▶ What the task requires: The number of lines containing "electrical" is the only answer wanted; work it out from the entries below.

(Records from a dataset)
[Start of section]

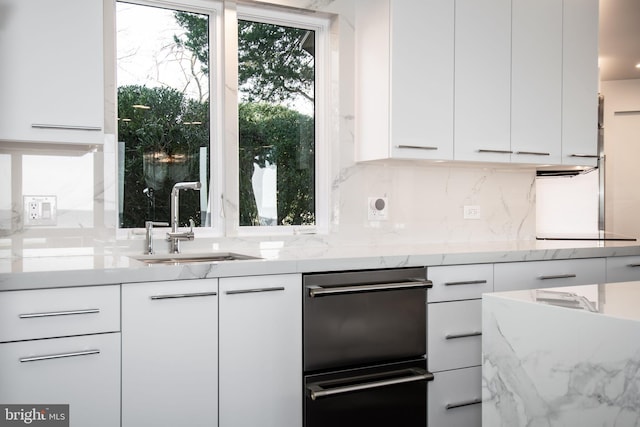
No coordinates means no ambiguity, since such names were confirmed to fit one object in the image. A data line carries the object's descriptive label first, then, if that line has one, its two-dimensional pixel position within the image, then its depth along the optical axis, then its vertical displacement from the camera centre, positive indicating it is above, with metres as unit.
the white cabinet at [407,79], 2.91 +0.64
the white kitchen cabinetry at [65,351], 1.83 -0.45
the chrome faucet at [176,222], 2.64 -0.07
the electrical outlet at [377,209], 3.24 -0.01
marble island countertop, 1.37 -0.38
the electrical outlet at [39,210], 2.44 -0.01
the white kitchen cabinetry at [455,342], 2.63 -0.61
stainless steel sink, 2.58 -0.23
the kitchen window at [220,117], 2.76 +0.44
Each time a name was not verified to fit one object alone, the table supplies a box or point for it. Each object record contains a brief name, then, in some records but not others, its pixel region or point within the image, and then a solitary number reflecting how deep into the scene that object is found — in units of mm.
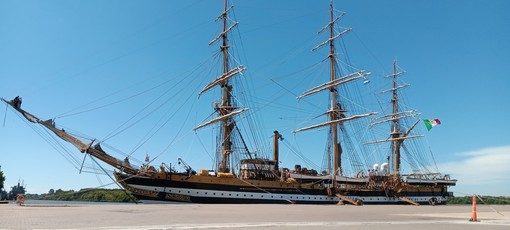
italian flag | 64625
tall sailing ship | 38594
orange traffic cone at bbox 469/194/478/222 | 14852
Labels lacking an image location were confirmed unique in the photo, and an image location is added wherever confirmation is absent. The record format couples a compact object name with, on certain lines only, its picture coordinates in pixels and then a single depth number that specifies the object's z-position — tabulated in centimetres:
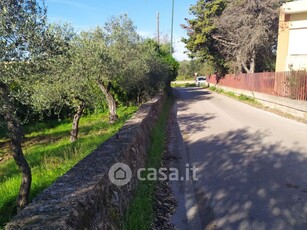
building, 1869
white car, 5043
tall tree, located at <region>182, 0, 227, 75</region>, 3002
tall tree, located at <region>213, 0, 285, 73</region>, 2295
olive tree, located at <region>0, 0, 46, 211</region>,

[End of section]

▶ Final answer: 2